+++ TEKS SUMBER

Bawaslu-ads
KABAR OPINI

Pemborosan Anggaran Pejabat, Krisis Sosial Terus Memburuk

333
×

Pemborosan Anggaran Pejabat, Krisis Sosial Terus Memburuk

Sebarkan artikel ini
Risaldi Sibay - Kordinator Umum Front Mahasiswa Independen
Risaldi Sibay - Kordinator Umum Front Mahasiswa Independen

KABAR LUWUK  –  Pemborosan Anggaran Pejabat, Krisis Sosial Terus Memburuk. Krisis sosial di Kabupaten Banggai terus mengemuka tanpa solusi yang jelas, diperparah oleh pemborosan anggaran oleh para pejabat yang semakin mengikis rasa keadilan masyarakat.

Persoalan kemiskinan yang hanya dipandang sebagai angka statistik tanpa adanya solusi struktural yang nyata menunjukkan betapa lambannya perbaikan yang dijanjikan.

Ruang publik kian semrawut dengan jalan rusak berlubang, banyaknya pengangguran, minimnya lapangan kerja, serta bantuan usaha yang tak memadai. Ironisnya, hal ini terjadi di daerah yang dikenal sebagai penghasil migas terbesar.

Pemerintahan Bupati Amirudin Tamoreka hingga saat ini belum memberikan perubahan signifikan dalam kebijakan yang diambil. Peraturan Bupati Nomor 62 Tahun 2023 tentang Penjabaran APBD 2024 Kabupaten Banggai menunjukkan bahwa pendapatan daerah yang mencapai Rp 3,1 triliun lebih mayoritas bersumber dari Dana Bagi Hasil (DBH), tetapi tidak dijadikan momentum untuk memperbaiki pelayanan publik atau mengubah prioritas pembangunan.

Belanja operasional masih mendominasi dengan alokasi sebesar Rp 2,1 triliun, termasuk kenaikan belanja pegawai yang melonjak dari Rp 881 miliar menjadi Rp 1,04 triliun.

Sayangnya, lonjakan anggaran ini tidak diimbangi dengan peningkatan kualitas pelayanan publik atau penambahan Pendapatan Asli Daerah (PAD).

++++++

#### TUGAS ANDA
1. Salin ulang sama persis bagian artikel tentang pemborosan anggaran Banggai, mulai dari "Persoalan kemiskinan yang" dan terus hingga "mengubah prioritas pembangunan.".
2. Teruskan artikel tentang pemborosan anggaran Banggai setelah kalimat terakhir yang ditampilkan.

+++ KUTIPAN DATA

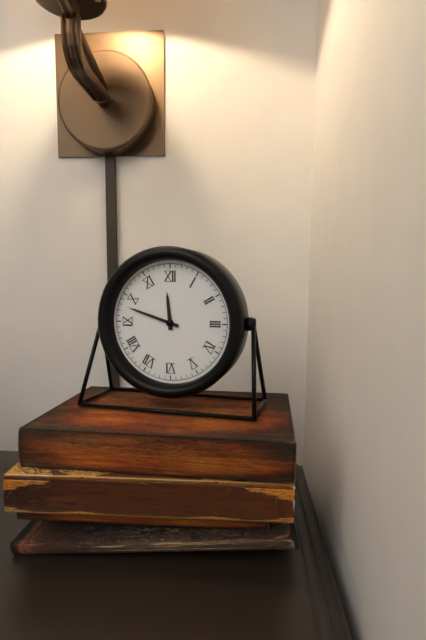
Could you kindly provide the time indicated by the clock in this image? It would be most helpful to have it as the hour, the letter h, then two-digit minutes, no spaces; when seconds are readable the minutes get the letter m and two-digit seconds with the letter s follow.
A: 11h48
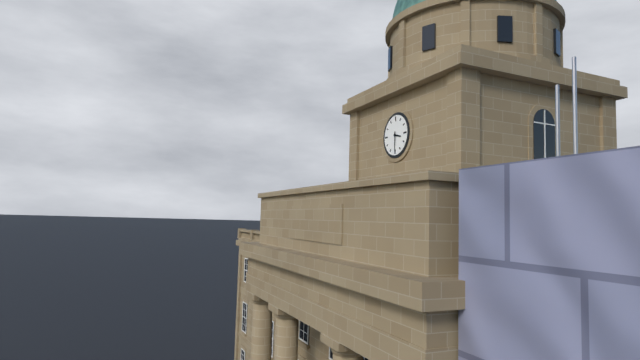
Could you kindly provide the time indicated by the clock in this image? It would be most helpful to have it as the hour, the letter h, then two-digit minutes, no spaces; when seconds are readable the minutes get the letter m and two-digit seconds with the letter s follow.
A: 3h30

++++++

#### JAWABAN TUGAS
1.
Persoalan kemiskinan yang hanya dipandang sebagai angka statistik tanpa adanya solusi struktural yang nyata menunjukkan betapa lambannya perbaikan yang dijanjikan.

Ruang publik kian semrawut dengan jalan rusak berlubang, banyaknya pengangguran, minimnya lapangan kerja, serta bantuan usaha yang tak memadai. Ironisnya, hal ini terjadi di daerah yang dikenal sebagai penghasil migas terbesar.

Pemerintahan Bupati Amirudin Tamoreka hingga saat ini belum memberikan perubahan signifikan dalam kebijakan yang diambil. Peraturan Bupati Nomor 62 Tahun 2023 tentang Penjabaran APBD 2024 Kabupaten Banggai menunjukkan bahwa pendapatan daerah yang mencapai Rp 3,1 triliun lebih mayoritas bersumber dari Dana Bagi Hasil (DBH), tetapi tidak dijadikan momentum untuk memperbaiki pelayanan publik atau mengubah prioritas pembangunan.

2.
Lebih mencengangkan lagi, anggaran perjalanan dinas meningkat drastis menjadi Rp 157 miliar atau bertambah Rp 45 miliar dari tahun sebelumnya.

Dari jumlah ini, sebagian besar dialokasikan untuk perjalanan dinas dalam negeri, sementara sisa Rp 911 juta digunakan untuk perjalanan dinas luar negeri.

Ironisnya, Bupati Amirudin belum pernah melakukan perjalanan luar negeri, kecuali untuk umroh bersama sejumlah pejabat. Pertanyaan besar pun muncul: ke mana sebenarnya dana tersebut dialokasikan?

Pemborosan ini tidak berhenti di situ. Bupati dan Wakil Bupati juga menaikkan gaji dan tunjangan mereka dari Rp 184 juta menjadi Rp 287 juta sejak 2023, mengalami peningkatan hingga Rp 103 juta.

Sementara itu, alokasi belanja untuk makan dan minum pemerintah juga naik drastis menjadi Rp 32,4 miliar, yang terdiri dari belanja rapat, jamuan tamu, pelayanan kesehatan, dan urusan sosial.

Hal ini menambah deretan pemborosan yang tidak mencerminkan kebutuhan masyarakat, terutama di tengah kondisi sosial yang kritis.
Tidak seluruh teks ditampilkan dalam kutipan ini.